▸ Extrahierter Text:
Was sind die empfehlenswertesten Kinderbücher? [Podcast]

Und was kann ich tun, wenn mein Kind ein Lesemuffel ist? Diese und mehr Fragen klären wir im „Dad’s Talk“ mit Lukas Heymann von „Stiftung Lesen“.

Es fängt mit Lesen an. Das Motto der „Stiftung Lesen“ könnte treffender nicht sein. Denn Lesen ist unbestritten die zentrale Grundvoraussetzung dafür, dass das spätere Leben erfolgreich gestaltet werden kann. Das bestätigen auch die Vorlesestudien, die „Stiftung Lesen“ jährlich durchführt.

Kindern, die gut lesen können, wurde in der frühen Kindheit vorgelesen. Kindern, die gerne in die Schule gehen und denen die Schule leicht fällt, wurde ebenfalls vorgelesen. Da gibt es einen Zusammenhang, der nicht zu unterschätzen ist.

▸ Bereitgestellte Daten:

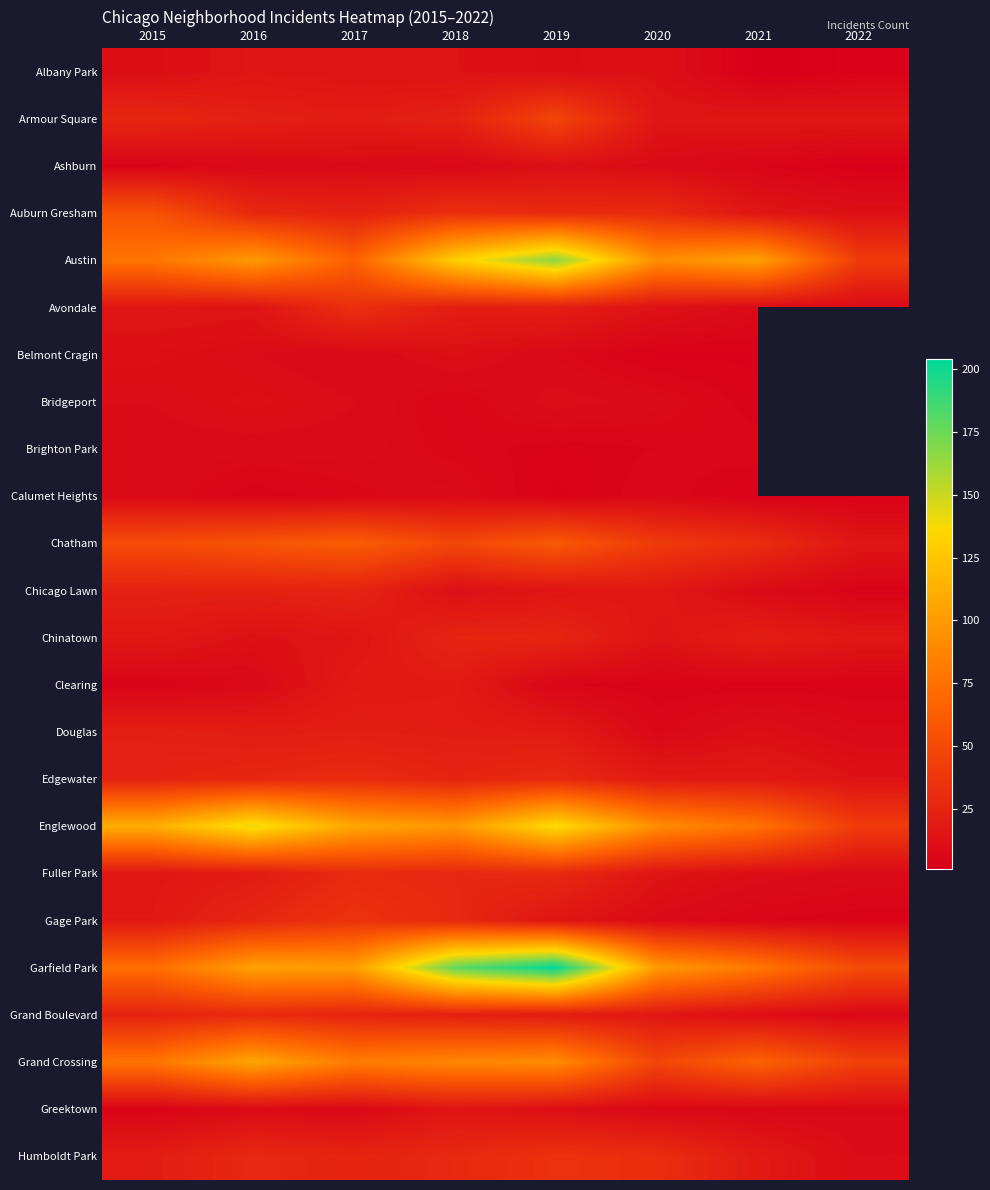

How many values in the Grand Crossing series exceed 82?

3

* * *

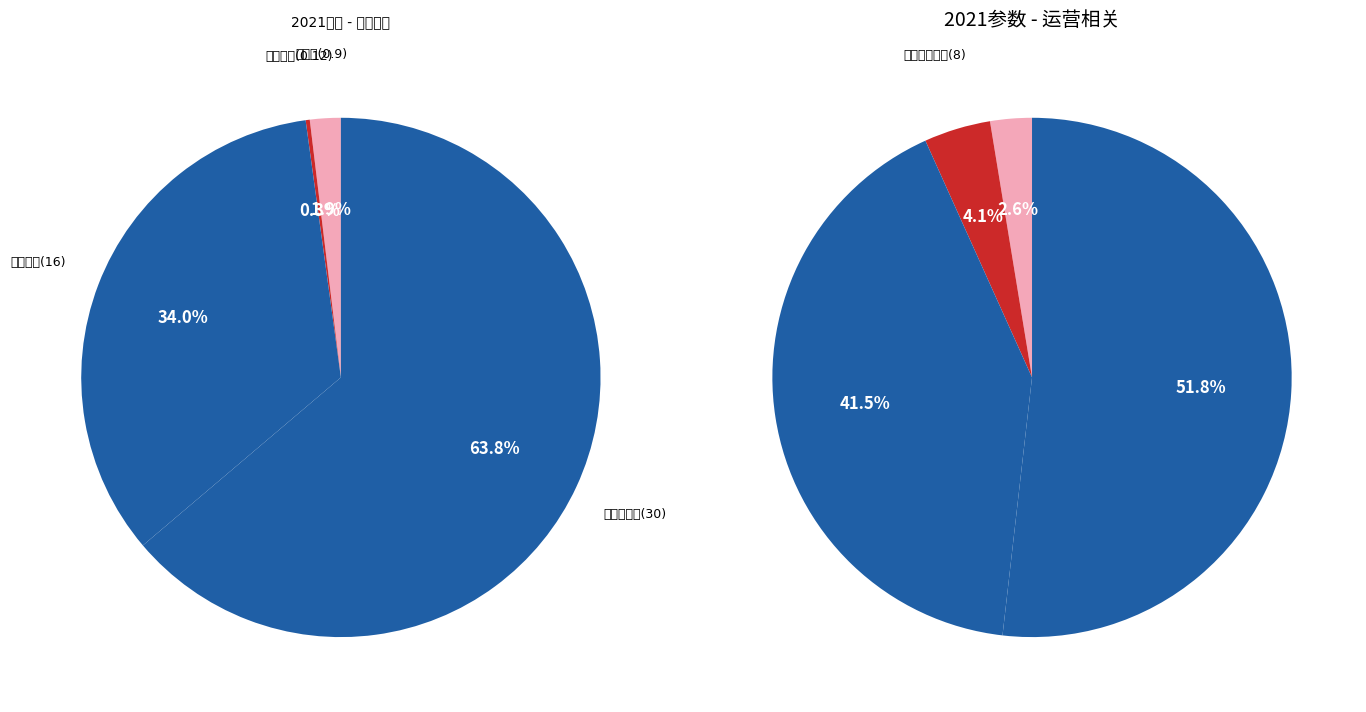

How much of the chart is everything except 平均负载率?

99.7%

▸ Ziel der Übung: Welche Eigenschaften nennt der Text über Kinderbücher bei Kindern, denen in der frühen Kindheit vorgelesen wurde? Führe alle auf. Verwende ausschließlich den Text und nicht die Zeilen.

▸ Schriftliche Antwort:
- Sie können gut lesen.
- Sie gehen gerne in die Schule.
- Die Schule fällt ihnen leicht.